Microsoft recently announced a mid-year security update, with an emphasis on phishing protection (Refs: Smith, IT Manager's journal; Grigg, A Blackbird Moment). I have no doubt that they will incorporate these ideas into their product. Opera recently released a browser that brands the CA onto the browser for secure connections. Mozilla are experimenting with making the SSL connection more obvious.
It will probably take another year before widespread deployment is achieved. And that won't take off until Microsoft release their anti-phishing browser release, slated for mid 2005. We may have to wait until mid 2006 before phishing comes under control via the natural forces of evolutionary rollout; and so we can expect a year's worth of additional phishing losses at $1.2 billion per year (Ref: Gartner/Litan Seattle Times).
The second path is by litigation. Recently, a user sued his Florida bank for a transaction initiated from his machine, under malware influence (Ref: IHT; BG; IS). Similarly, the Choicepoint scandal out of California is another one to watch. Both of these developments are being closely watched by class-action specialists, and within the next year, we can expect the banks to have to deal with phishing in the courts.
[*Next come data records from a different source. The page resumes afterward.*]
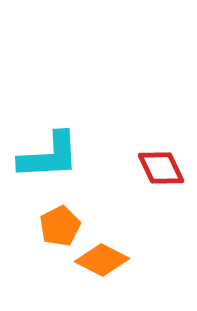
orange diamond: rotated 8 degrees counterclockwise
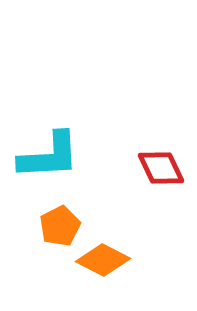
orange diamond: moved 1 px right
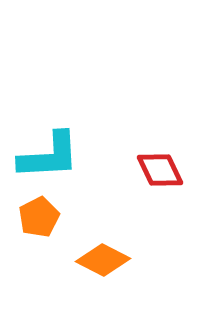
red diamond: moved 1 px left, 2 px down
orange pentagon: moved 21 px left, 9 px up
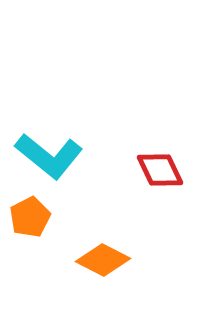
cyan L-shape: rotated 42 degrees clockwise
orange pentagon: moved 9 px left
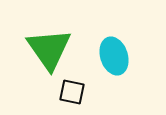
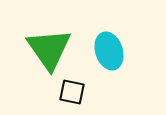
cyan ellipse: moved 5 px left, 5 px up
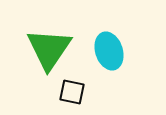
green triangle: rotated 9 degrees clockwise
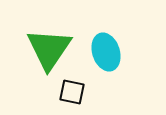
cyan ellipse: moved 3 px left, 1 px down
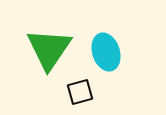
black square: moved 8 px right; rotated 28 degrees counterclockwise
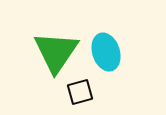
green triangle: moved 7 px right, 3 px down
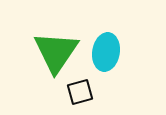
cyan ellipse: rotated 27 degrees clockwise
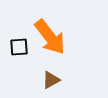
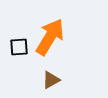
orange arrow: rotated 111 degrees counterclockwise
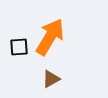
brown triangle: moved 1 px up
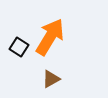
black square: rotated 36 degrees clockwise
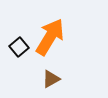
black square: rotated 18 degrees clockwise
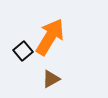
black square: moved 4 px right, 4 px down
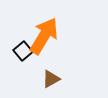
orange arrow: moved 6 px left, 1 px up
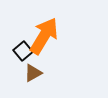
brown triangle: moved 18 px left, 6 px up
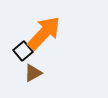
orange arrow: moved 3 px up; rotated 12 degrees clockwise
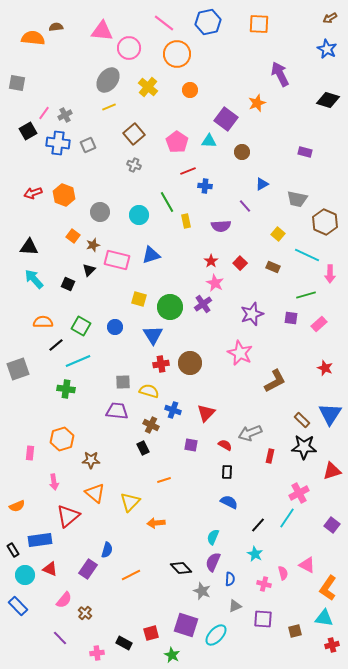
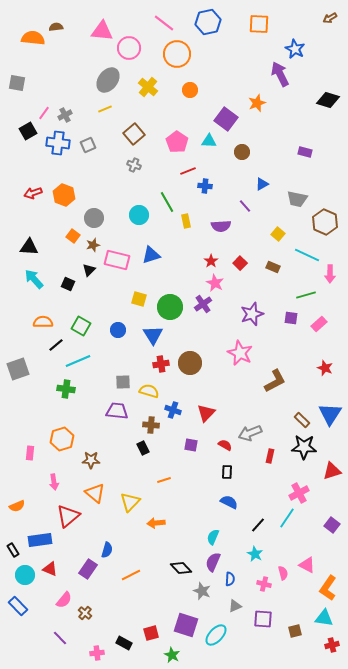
blue star at (327, 49): moved 32 px left
yellow line at (109, 107): moved 4 px left, 2 px down
gray circle at (100, 212): moved 6 px left, 6 px down
blue circle at (115, 327): moved 3 px right, 3 px down
brown cross at (151, 425): rotated 21 degrees counterclockwise
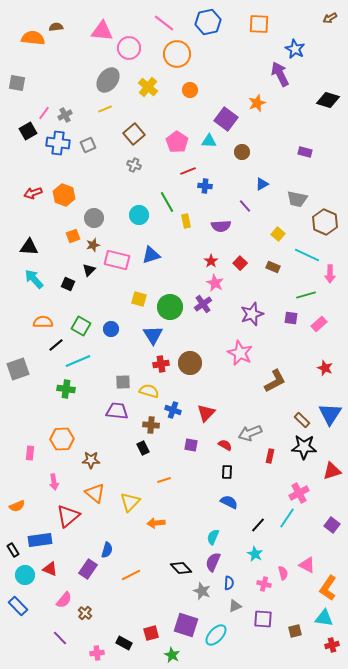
orange square at (73, 236): rotated 32 degrees clockwise
blue circle at (118, 330): moved 7 px left, 1 px up
orange hexagon at (62, 439): rotated 15 degrees clockwise
blue semicircle at (230, 579): moved 1 px left, 4 px down
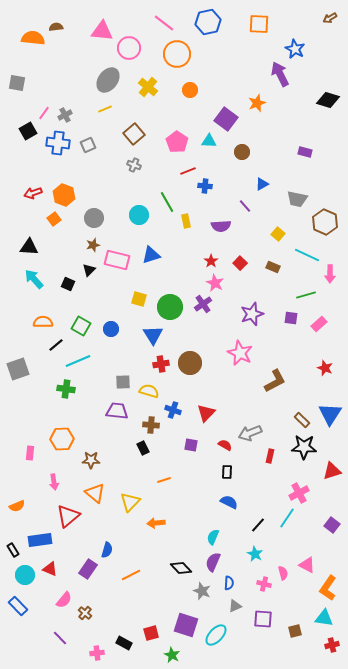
orange square at (73, 236): moved 19 px left, 17 px up; rotated 16 degrees counterclockwise
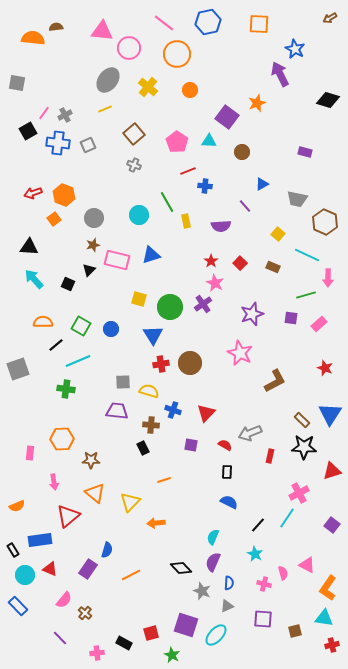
purple square at (226, 119): moved 1 px right, 2 px up
pink arrow at (330, 274): moved 2 px left, 4 px down
gray triangle at (235, 606): moved 8 px left
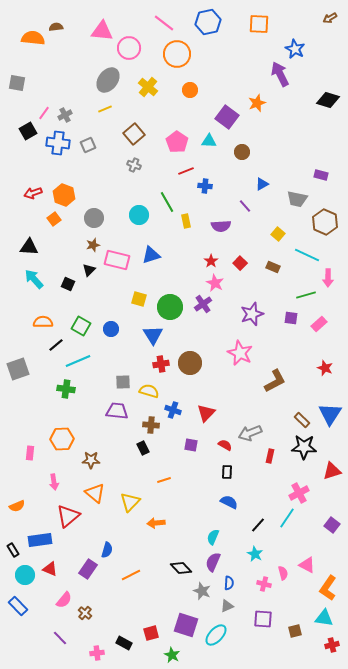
purple rectangle at (305, 152): moved 16 px right, 23 px down
red line at (188, 171): moved 2 px left
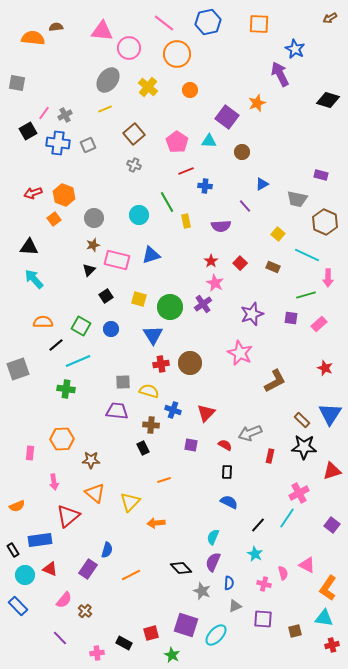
black square at (68, 284): moved 38 px right, 12 px down; rotated 32 degrees clockwise
gray triangle at (227, 606): moved 8 px right
brown cross at (85, 613): moved 2 px up
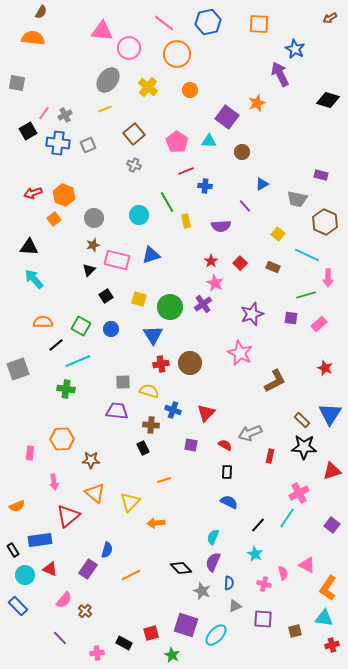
brown semicircle at (56, 27): moved 15 px left, 15 px up; rotated 128 degrees clockwise
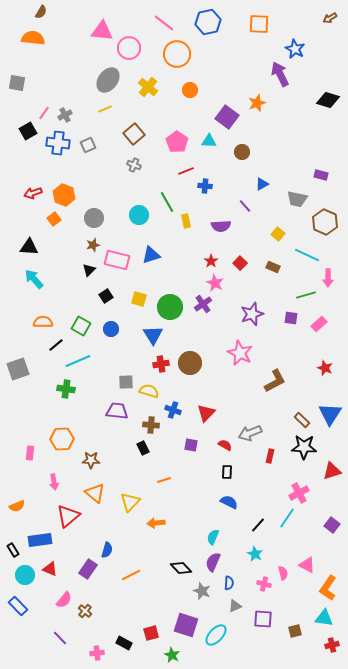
gray square at (123, 382): moved 3 px right
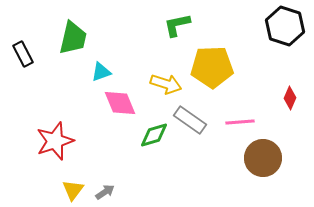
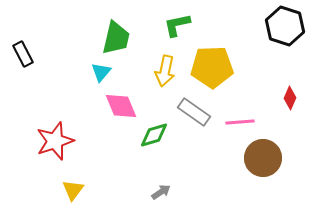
green trapezoid: moved 43 px right
cyan triangle: rotated 30 degrees counterclockwise
yellow arrow: moved 1 px left, 13 px up; rotated 84 degrees clockwise
pink diamond: moved 1 px right, 3 px down
gray rectangle: moved 4 px right, 8 px up
gray arrow: moved 56 px right
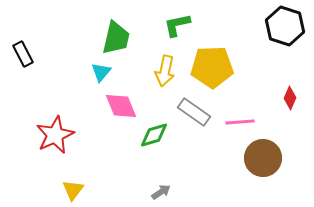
red star: moved 6 px up; rotated 6 degrees counterclockwise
And, we also can expect banks and ecommerce companies to consider this unjust, as they have no great control over the software tools in question. In order to defend themselves from growing damages in phishing, these companies are going to have to go to the source of the difficulties, the manufacturers of the browsers. This will be costly and distracting, and may not in the long run help the real goal of securing the user and the banks against phishing.
Far better for ecommerce companies and banks to get pro-active now, and pressure the browser manufacturers. How this is done is up to the executives of these companies. But consider this: if a letter from your lawyer to Microsoft's lawyer questioning the latter's progress in anti-phishing were to bring forward the deployment of these techniques by a mere month, this would save $100 million.
That's probably worth the lawyer's fee.